Rupiah Melemah Tipis, Bayang-Bayang The Fed dan Konflik Timur Tengah Menghantui
Nilai tukar rupiah kembali menunjukkan pelemahan terhadap dolar Amerika Serikat (USD) pada perdagangan Rabu (18/6), ditutup di level Rp 16.312 per USD. Pelemahan sebesar 0,14% ini mencerminkan kekhawatiran pelaku pasar terhadap sejumlah faktor global dan domestik. Kurs referensi Jakarta Interbank Spot Dollar Rate (Jisdor) Bank Indonesia pun turut mencatat penurunan, mencapai Rp 16.319 per USD, atau melemah 0,23%.
Ketegangan geopolitik di Timur Tengah menjadi salah satu pendorong utama pelemahan rupiah. Eskalasi konflik pasca serangan Israel terhadap fasilitas nuklir di Teheran, ditambah pernyataan Presiden AS Donald Trump yang menuntut Iran menyerah tanpa syarat, telah meningkatkan sentimen negatif di pasar. Hal ini diperparah oleh pernyataan Perdana Menteri Jepang Shigeru Ishiba yang mengindikasikan belum tercapainya kesepakatan dagang dengan AS, menambah tekanan eksternal terhadap rupiah.
Di sisi lain, pelaku pasar juga menanti dengan hati-hati keputusan The Fed (Federal Reserve) terkait suku bunga yang akan diumumkan Kamis (19/6) dini hari WIB. Meskipun ekspektasi pasar mulai bergeser ke arah kebijakan yang lebih lunak (dovish) setelah data penjualan ritel dan produksi industri AS menunjukkan angka yang lebih lemah dari perkiraan, kepastian tetap dinantikan. Pengamat mata uang, Ibrahim Assuaibi, menekankan pentingnya proyeksi pemangkasan suku bunga yang akan disampaikan Ketua The Fed, Jerome Powell, sebagai penentu arah kebijakan moneter AS ke depan.
Faktor domestik juga ikut berperan. Defisit Anggaran Pendapatan dan Belanja Negara (APBN) Mei 2025 yang mencapai Rp 21 triliun (0,09% terhadap PDB) menambah beban sentimen negatif terhadap rupiah. Namun, pelemahan rupiah sedikit tertahan berkat keputusan Bank Indonesia (BI) untuk mempertahankan suku bunga acuan BI-Rate di level 5,50%, berdasarkan hasil Rapat Dewan Gubernur (RDG) BI periode 17-18 Juni 2025.
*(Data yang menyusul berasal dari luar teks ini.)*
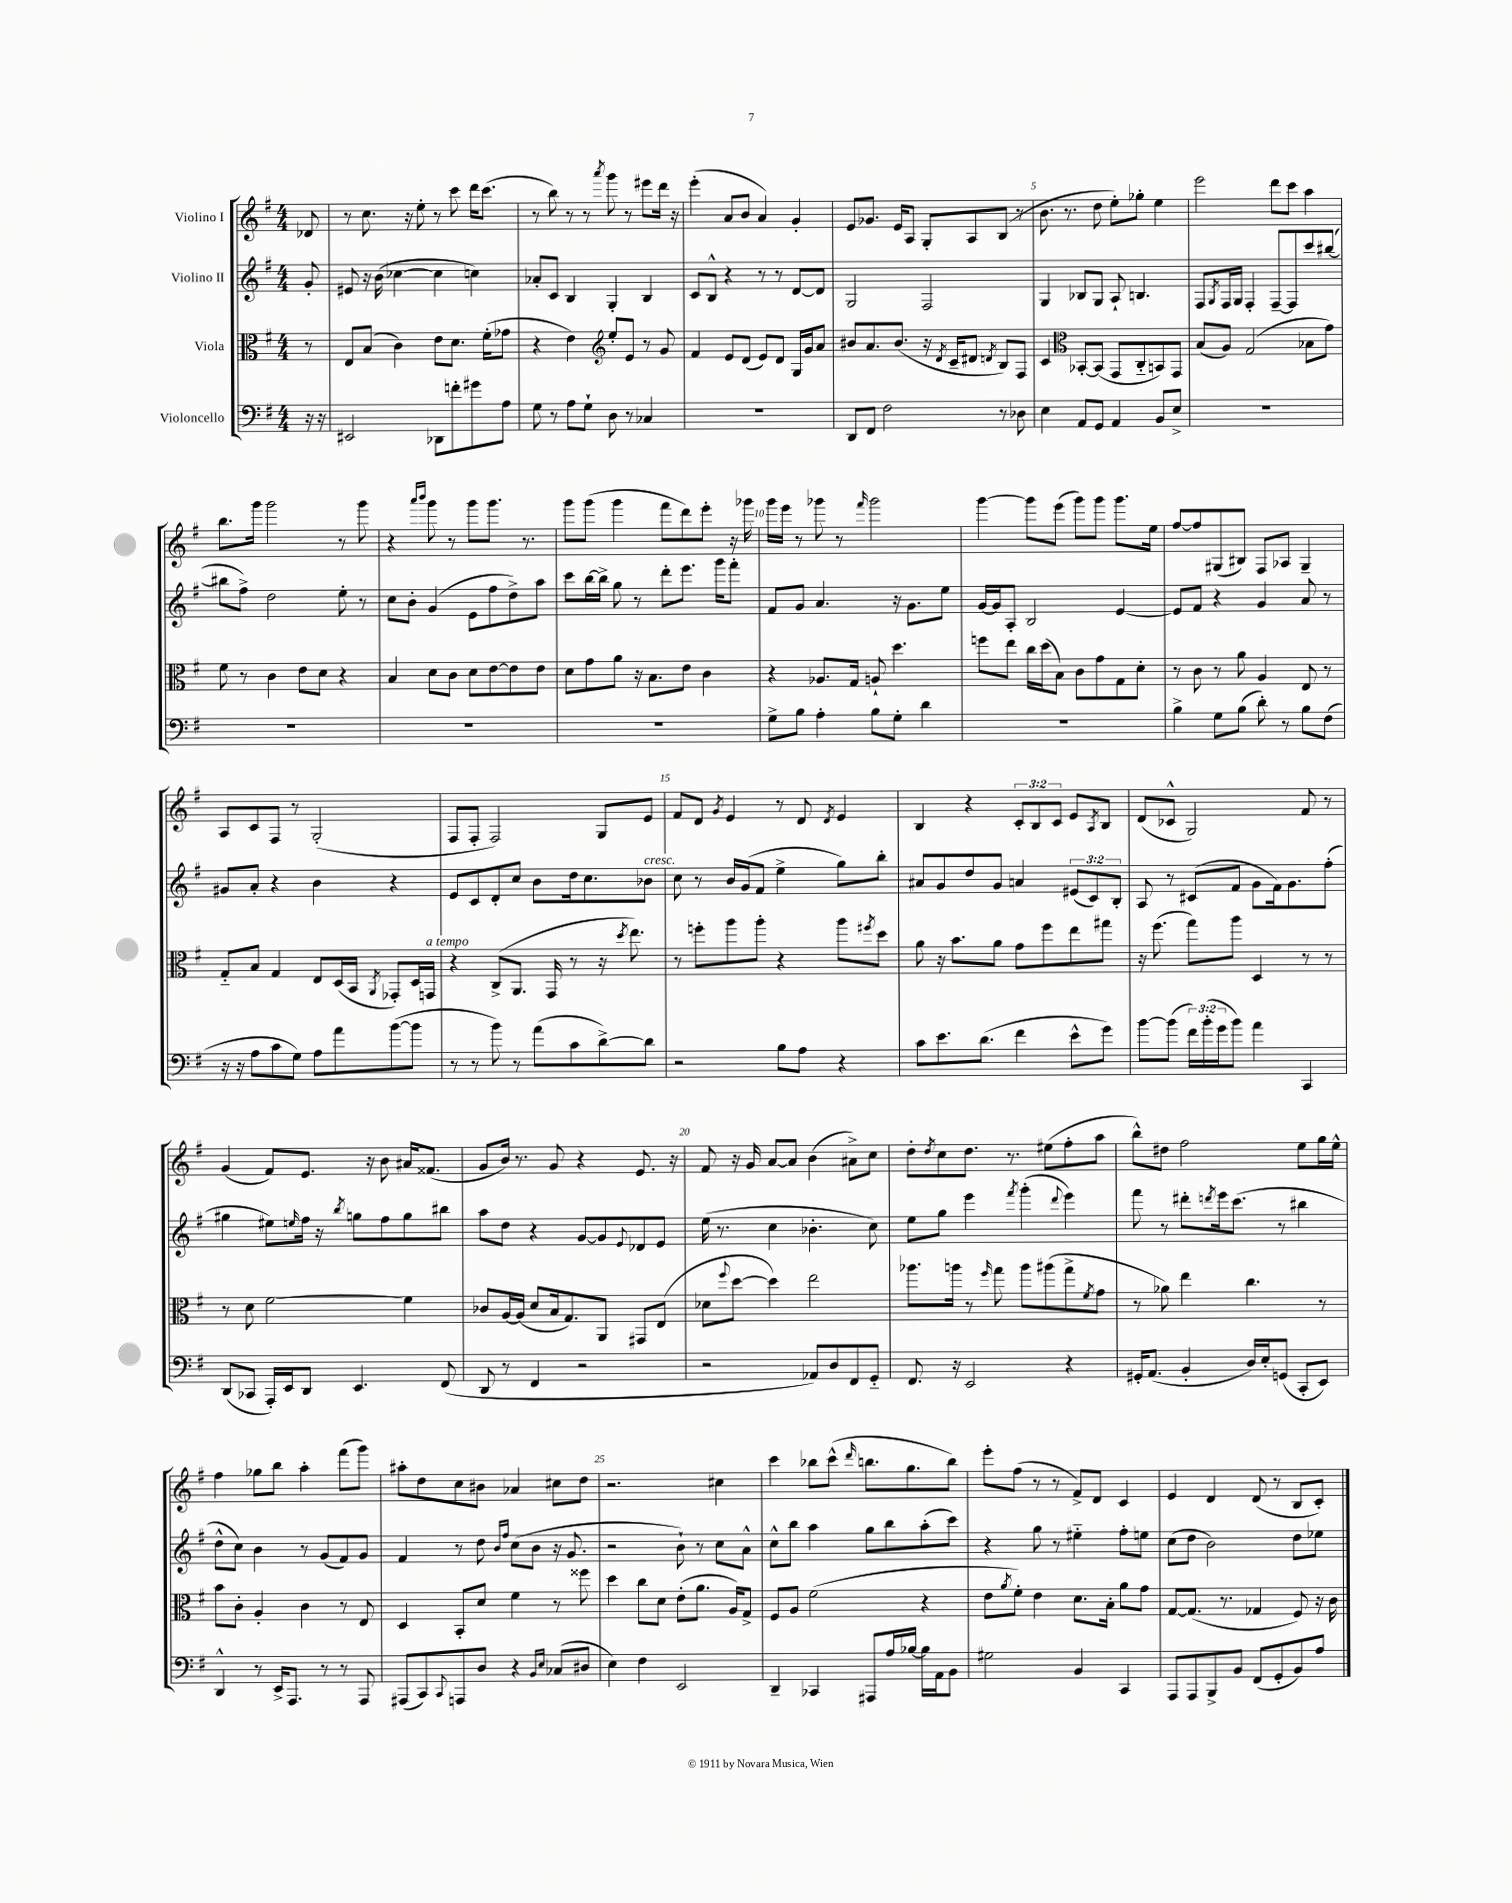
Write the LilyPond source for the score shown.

<<
\new StaffGroup <<
\new Staff = "s0" \with { instrumentName = "Violino I" } {
    \clef treble \key g \major \numericTimeSignature \time 4/4 \override Staff.TupletNumber.text = #tuplet-number::calc-fraction-text \partial 8
    des'8 |
    r8 c''8. r16 e''8-. r8 c'''8 d'''16 c'''8.( |
    r8 b''8) r8 r8 \acciaccatura { a'''8 } g'''8 r8 eis'''8 d'''16 r16 |
    e'''4-.( a'8 b'8 a'4) g'4-. |
    e'8 ges'8. e'16 a8 g8-. a8 b8( r8 |
    b'8. r8. d''8 e''8-.) ges''8-. e''4 |
    e'''2 d'''8 c'''8 a''4 |
    b''8. g'''16 g'''2 r8 g'''8 |
    r4 \grace { a'''16 b'''16 } g'''8 r8 g'''8 g'''8. r8. |
    g'''8 g'''8( g'''4 fis'''8 d'''8) e'''8-. r16 ges'''16 |
    g'''16 e'''16 r8 ges'''8 r8 \grace { fis'''16 } ges'''2 |
    g'''4~ g'''8 e'''8( g'''8) g'''8 g'''8. e''16 |
    fis''8~ fis''8 gis8( bis8) fis8 aes8 gis4-- |
    a8 c'8 fis8 r8 g2-.( |
    fis8 fis8-. fis2) g8 e'8 |
    fis'8 d'8 \acciaccatura { g'8 } e'4 r8 d'8 \acciaccatura { d'8 } e'4 |
    b4 r4 \tuplet 3/2 { c'8-. b8 c'8 } e'8 \acciaccatura { a8 } b8 |
    d'8( ces'8-^ g2) fis'8 r8 |
    g'4( fis'8) e'8. r16 b'8 ais'16 fisis'8.( |
    g'8 b'16) r8. g'8 r4 e'8. r16 |
    fis'8 r16 g'16 a'8~ a'8 b'4( ais'8->) c''8 |
    d''8-. \acciaccatura { d''8 } c''8 d''8. r8. eis''8( fis''8-. a''8 |
    b''8-^) dis''8 fis''2 e''8 g''16 e''16-^ |
    fis''4 ges''8 b''8 a''4-. fis'''8( g'''8) |
    ais''8-. d''8 c''8 bis'8 aes'4 cis''8 d''8 |
    r2. cis''4 |
    c'''4 bes''8 c'''8-^( \grace { d'''16 } b''8. g''8. b''8) |
    e'''8-. fis''8( r8 r8 fis'8->) d'8 c'4 |
    e'4 d'4 d'8( r8 b8 c'8-.) \bar "|." |
}
\new Staff = "s1" \with { instrumentName = "Violino II" } {
    \clef treble \key g \major \numericTimeSignature \time 4/4 \override Staff.TupletNumber.text = #tuplet-number::calc-fraction-text \partial 8
    g'8-. |
    eis'8 r16 b'16( ces''4~ ces''4 c''4) |
    aes'8-. c'8 b4 g4-. b4 |
    c'8 b8-^ r4 r8 r8 d'8~ d'8 |
    g2 fis2 |
    g4 bes8 g8 a8-! b4. |
    fis8 \acciaccatura { g8 } fis16 g16 fis4-. fis8~-- fis8 c'''8 bis''8~( |
    bis''8 fis''8->) d''2 e''8-. r8 |
    c''8 b'8-. g'4( e'8 fis''8 d''8->) a''8 |
    c'''8 b''16~ b''16-> g''8 r8 d'''8-. e'''8. g'''16 fis'''8-. |
    fis'8 g'8 a'4. r16 g'8. e''8 |
    g'16~ g'16 a8-. b2 e'4~ |
    e'8 fis'8 r4 g'4 a'8 r8 |
    gis'8 a'8-. r4 b'4 r4 |
    e'8 c'8 d'8-. c''8 b'8 d''16 c''8. bes'8^\markup { \italic "cresc." } |
    c''8 r8 b'16 g'16( fis'8 e''4-> g''8) b''8-. |
    ais'8 g'8 d''8 g'8 a'4 \tuplet 3/2 { eis'8( c'8) b8-. } |
    a8 r8 cis'8( fis'8 g'8 fis'16) g'8. fis''8-.( |
    gis''4 eis''8) \grace { e''16 } fis''16 r16 \acciaccatura { b''8 } g''8 fis''8 g''8 bis''8 |
    a''8 d''8 r4 g'8~ g'8 \appoggiatura { e'8 } des'8 e'8 |
    e''16( r8. c''4 bes'4.-. c''8) |
    e''8 g''8 e'''4 \acciaccatura { fis'''8 } g'''4-.( \appoggiatura { d'''8 } e'''4) |
    fis'''8 r8 dis'''8-. \acciaccatura { d'''8 } e'''16 c'''8.( r8 bis''4 |
    d''8-^ c''8) b'4 r8 g'8( fis'8) g'8 |
    fis'4 r8 d''8 \grace { b'16 fis''16 } c''8( b'8 r16 g'8. |
    r2 b'8-!) r8 c''8 a'8-^ |
    c''8-^ b''8 a''4 g''8 b''8 a''8-.( c'''8) |
    r4 g''8 r8 eis''4-_ fis''8-. e''8 |
    c''8( d''8 b'2) d''8 ees''8 \bar "|." |
}
\new Staff = "s2" \with { instrumentName = "Viola" } {
    \clef alto \key g \major \numericTimeSignature \time 4/4 \partial 8
    r8 |
    e8 b8( c'4) e'8 d'8. fis'16-.( ges'8 |
    r4 e'4) \clef treble e''8-. e'8 r8 g'8 |
    fis'4 e'8 d'8( e'8) d'8 g16 g'16 a'8 |
    bis'8 a'8. bis'8.( r16 \acciaccatura { d'8 } c'16-- dis'8 \acciaccatura { d'8 } b8) fis8 |
    c'4 \clef alto bes,8~-. bes,8( g,8 c8-_ b,8) g,8 |
    b8( a8) g2( bes8 g'8) |
    fis'8 r8 c'4 e'8 d'8 r4 |
    b4 d'8 c'8 d'8 e'8~ e'8 e'8 |
    d'8 g'8 a'8 r16 b8. e'8 c'4 |
    r4 aes8. g16 a8-! d''4. |
    f''8 e''8 c''16 d''16( b8) c'8 g'8 g8 d'8-. |
    r8 c'8 r8 a'8 a4 e8 r8 |
    g8-_ b8 g4 e8 d16( b,16 \acciaccatura { a,8 } ges,8-.) d16 g,16^\markup { \italic "a tempo" } |
    r4 c8->( a,8. g,16 r8 r16 \acciaccatura { d''8 } e''8.) |
    r8 f''8-. a''8 a''8-. r4 a''8 \acciaccatura { fis''8 } d''8 |
    a'8 r16 b'8. a'8 g'8 fis''8 e''8 gis''8 |
    r16 fis''8.( g''8) a''8 d4 r8 r8 |
    r8 d'8 fis'2~ fis'4 |
    ces'8 a16~ a16( d'8 b16 g8.) a,8 gis,8 e8( |
    des'8 \appoggiatura { fis''8 } d''8~ d''4) e''2 |
    aes''8. a''16 r8 \grace { fis''16 } g''8 a''8 ais''8( g''8-> \acciaccatura { fis'8 } g'8 |
    r8 aes'8) e''4 c''4. r8 |
    b'8 c'8-. a4-. c'4 r8 e8 |
    d4 b,8-. d'8 fis'4 r8 fisis''8 |
    d''4 c''8 d'8 e'8-.( a'8. a16) g8-> |
    fis8 a8 fis'2( r4 |
    e'8 \acciaccatura { a'8 } fis'8-.) e'4 d'8. b16-. a'8 g'8 |
    g8~ g8.( r8. ges4 fis8) r16 c'16 \bar "|." |
}
\new Staff = "s3" \with { instrumentName = "Violoncello" } {
    \clef bass \key g \major \numericTimeSignature \time 4/4 \override Staff.TupletNumber.text = #tuplet-number::calc-fraction-text \partial 8
    r16 r16 |
    eis,2 des,8 f'8-. gis'8 a8 |
    g8 r8 a8 g8-! d8 r8 ces4 |
    R1 |
    d,8 fis,8 fis2 r8 des8 |
    e4 a,8 g,8 a,4 b,8 e8-> |
    R1 |
    R1 |
    R1 |
    R1 |
    g8-> b8 a4-. b8 g8-. d'4 |
    R1 |
    b4-> g8 b8( d'8-.) r8 b8 fis8( |
    r16 r16 a8 c'8 g8) a8 a'8 b'8~( b'8 |
    r8 r8 b'8) r8 a'8( c'8 d'8~->) d'8 |
    r2 b8 a8 r4 |
    c'8 e'8. d'8.( fis'4 e'8-^ g'8) |
    b'8~ b'8( \tuplet 3/2 { fis'16) b'16-.( g'16 } b'8) a'4 c,4 |
    d,8( ces,8 a,,16-.) e,16 d,8 e,4. fis,8( |
    d,8 r8 fis,4 r2 |
    r2 aes,8) d8 fis,8 g,8-_ |
    fis,8. r16 e,2 r4 |
    gis,16-. a,8.( b,4-. d16) e16-. g,8( c,8-. e,8) |
    d,4-^ r8 e,16-> a,,8. r8 r8 a,,8 |
    ais,,8( c,8) \appoggiatura { c,8 } a,,8 d8 r4 \grace { b,16 e16 } ces8( dis8 |
    e4) fis4 e,2 |
    d,4-- ces,4 ais,,8 a16 bes16~ bes16 a,16 b,8 |
    gis2 b,4 c,4 |
    a,,8 a,,8 b,,8-> b,8 fis,8( g,8-. b,8) a8 \bar "|." |
}
>>
>>
\layout { \context { \Score \override BarNumber.break-visibility = ##(#f #t #t) barNumberVisibility = #(every-nth-bar-number-visible 5) } }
Meskipun The Fed diperkirakan belum akan memangkas suku bunga dalam waktu dekat, analis Doo Financial Futures, Lukman Leong, menilai investor masih bersikap wait and see, mengamati perkembangan FOMC dan situasi geopolitik Timur Tengah. Ia memprediksi rupiah berpotensi melanjutkan pelemahan, namun dalam rentang terbatas. Pergerakan rupiah diprediksi berada di kisaran Rp 16.200 – Rp 16.350 per USD pada perdagangan Kamis (19/6). Sementara itu, Ibrahim Assuaibi memperkirakan pergerakan yang fluktuatif dengan potensi pelemahan di kisaran Rp 16.310 – Rp 16.360 per USD, menyatakan bahwa ketidakpastian global dan tekanan geopolitik akan tetap menjadi sentimen dominan dalam jangka pendek.